In reality it was she who was taking him away from C. She made use of the friendship to engineer a break. Far too intelligent to take a solemn line about the matter, she constituted herself Byron’s confidante; listened sympathetically to his complaints of Caroline’s tantrums, laughed heartily when he made fun of them; and was herself in return very amusing about Caroline. “Really she seems inclined to behave better,” she writes once, “and is only troublesome in private and a great bore in public. This I know you never could believe. But I hope some day to see you undergo a dinner when she is trying to show off.” Subtly she tried to discredit Caroline in his eyes; sensibly she pointed out how awkward the connection was likely to prove in the future. Would it not be better—and kinder too—to make an end of it at once?
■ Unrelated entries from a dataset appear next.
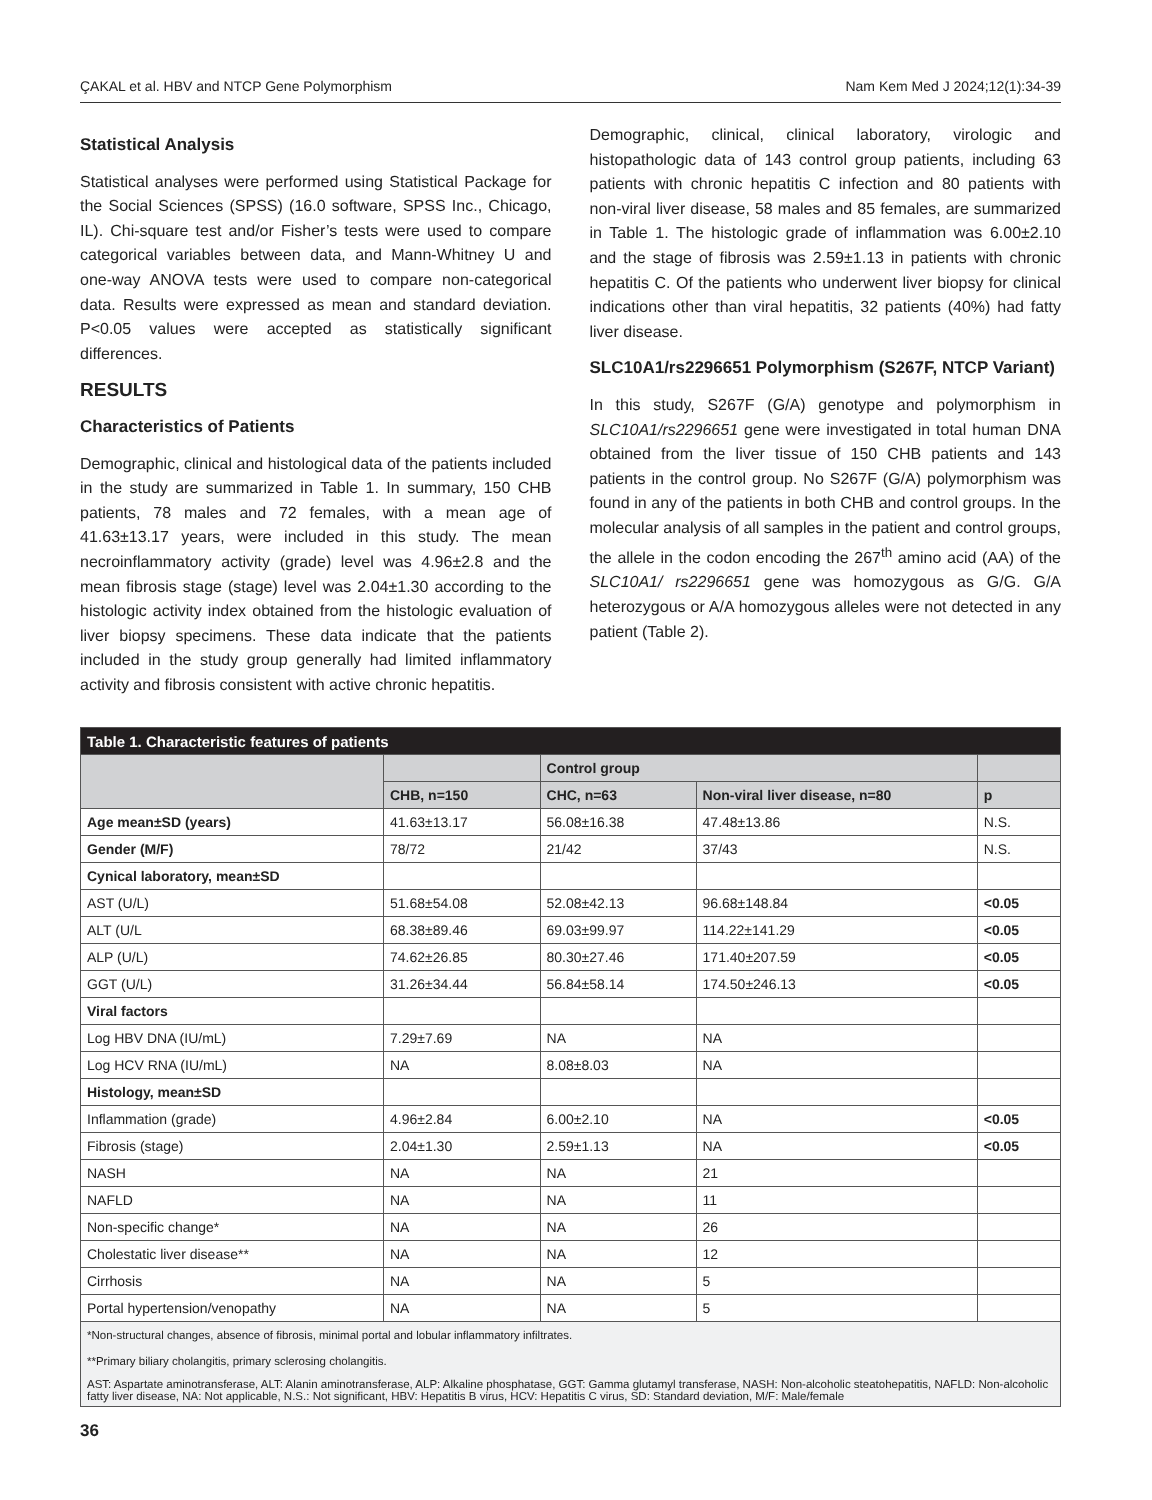ÇAKAL et al. HBV and NTCP Gene Polymorphism Nam Kem Med J 2024;12(1):34-39
Statistical Analysis
Statistical analyses were performed using Statistical Package for the Social Sciences (SPSS) (16.0 software, SPSS Inc., Chicago, IL). Chi-square test and/or Fisher’s tests were used to compare categorical variables between data, and Mann-Whitney U and one-way ANOVA tests were used to compare non-categorical data. Results were expressed as mean and standard deviation. P<0.05 values were accepted as statistically significant differences.
RESULTS
Characteristics of Patients
Demographic, clinical and histological data of the patients included in the study are summarized in Table 1. In summary, 150 CHB patients, 78 males and 72 females, with a mean age of 41.63±13.17 years, were included in this study. The mean necroinflammatory activity (grade) level was 4.96±2.8 and the mean fibrosis stage (stage) level was 2.04±1.30 according to the histologic activity index obtained from the histologic evaluation of liver biopsy specimens. These data indicate that the patients included in the study group generally had limited inflammatory activity and fibrosis consistent with active chronic hepatitis.
Demographic, clinical, clinical laboratory, virologic and histopathologic data of 143 control group patients, including 63 patients with chronic hepatitis C infection and 80 patients with non-viral liver disease, 58 males and 85 females, are summarized in Table 1. The histologic grade of inflammation was 6.00±2.10 and the stage of fibrosis was 2.59±1.13 in patients with chronic hepatitis C. Of the patients who underwent liver biopsy for clinical indications other than viral hepatitis, 32 patients (40%) had fatty liver disease.
SLC10A1/rs2296651 Polymorphism (S267F, NTCP Variant)
In this study, S267F (G/A) genotype and polymorphism in SLC10A1/rs2296651 gene were investigated in total human DNA obtained from the liver tissue of 150 CHB patients and 143 patients in the control group. No S267F (G/A) polymorphism was found in any of the patients in both CHB and control groups. In the molecular analysis of all samples in the patient and control groups, the allele in the codon encoding the 267<sup>th</sup> amino acid (AA) of the SLC10A1/ rs2296651 gene was homozygous as G/G. G/A heterozygous or A/A homozygous alleles were not detected in any patient (Table 2).
| Table 1. Characteristic features of patients | | | | |
| | | Control group | | |
| | CHB, n=150 | CHC, n=63 | Non-viral liver disease, n=80 | p |
| Age mean±SD (years) | 41.63±13.17 | 56.08±16.38 | 47.48±13.86 | N.S. |
| Gender (M/F) | 78/72 | 21/42 | 37/43 | N.S. |
| Cynical laboratory, mean±SD | | | | |
| AST (U/L) | 51.68±54.08 | 52.08±42.13 | 96.68±148.84 | <0.05 |
| ALT (U/L | 68.38±89.46 | 69.03±99.97 | 114.22±141.29 | <0.05 |
| ALP (U/L) | 74.62±26.85 | 80.30±27.46 | 171.40±207.59 | <0.05 |
| GGT (U/L) | 31.26±34.44 | 56.84±58.14 | 174.50±246.13 | <0.05 |
| Viral factors | | | | |
| Log HBV DNA (IU/mL) | 7.29±7.69 | NA | NA | |
| Log HCV RNA (IU/mL) | NA | 8.08±8.03 | NA | |
| Histology, mean±SD | | | | |
| Inflammation (grade) | 4.96±2.84 | 6.00±2.10 | NA | <0.05 |
| Fibrosis (stage) | 2.04±1.30 | 2.59±1.13 | NA | <0.05 |
| NASH | NA | NA | 21 | |
| NAFLD | NA | NA | 11 | |
| Non-specific change* | NA | NA | 26 | |
| Cholestatic liver disease** | NA | NA | 12 | |
| Cirrhosis | NA | NA | 5 | |
| Portal hypertension/venopathy | NA | NA | 5 | |
| *Non-structural changes, absence of fibrosis, minimal portal and lobular inflammatory infiltrates. | | | | |
| **Primary biliary cholangitis, primary sclerosing cholangitis. | | | | |
| AST: Aspartate aminotransferase, ALT: Alanin aminotransferase, ALP: Alkaline phosphatase, GGT: Gamma glutamyl transferase, NASH: Non-alcoholic steatohepatitis, NAFLD: Non-alcoholic fatty liver disease, NA: Not applicable, N.S.: Not significant, HBV: Hepatitis B virus, HCV: Hepatitis C virus, SD: Standard deviation, M/F: Male/female | | | | |
36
Lady Melbourne was not alone in her efforts. Lady Bessborough, beside herself with worry, was even more active. But her very amiability made her less effective. Refined and tender-hearted, her only policy in such cases was to appeal to people’s better feelings. From Caroline to Byron, from Byron to Byron’s friends she hurried, protesting with tears that she knew what a sacrifice she was asking; but that she was sure they would see it was the right thing to do. Further, she could not bear that Caroline should be wounded more than necessary. Let her if possible make the first move: and let them part in no sordid squabble, but with the dignity and considerateness befitting the end of a great love. Such an attitude
showed a complete failure to grasp the unbridled irresponsibility of the two people with whom she was dealing. Far rougher measures were needed to make any impression on Caroline; while Byron merely thought Lady Bessborough, or Lady Blarney, as he called her, a foolish sentimentalist. “I am sure Lady B.,” he told Lady Melbourne, “will be a little provoked, if I am the first to change, for, like the Governor of Tilbury Fort, although the Countess is resolved, the mother intenerisce un poco, and doubtless will expect her daughter to be adored (like an Irish lease) for a term of 99 years.”
Behind the two mothers-in-law clamoured a host of secondary advisers. Caroline’s conduct had created so resounding a scandal that everyone remotely connected with her—from her brother down to her mother’s maid—considered they had a right to interfere. Even Lord Melbourne was roused. As usual a little muddled, he got hold of the idea that Lady Bessborough as well as Caroline was in love with Byron. “They make a fool of me by forcing me to ask him to my house,” he lamented to the Prince Regent. Lady Bessborough, informed of the remark, forgot her worries for a moment in a fit of uncontrollable laughter.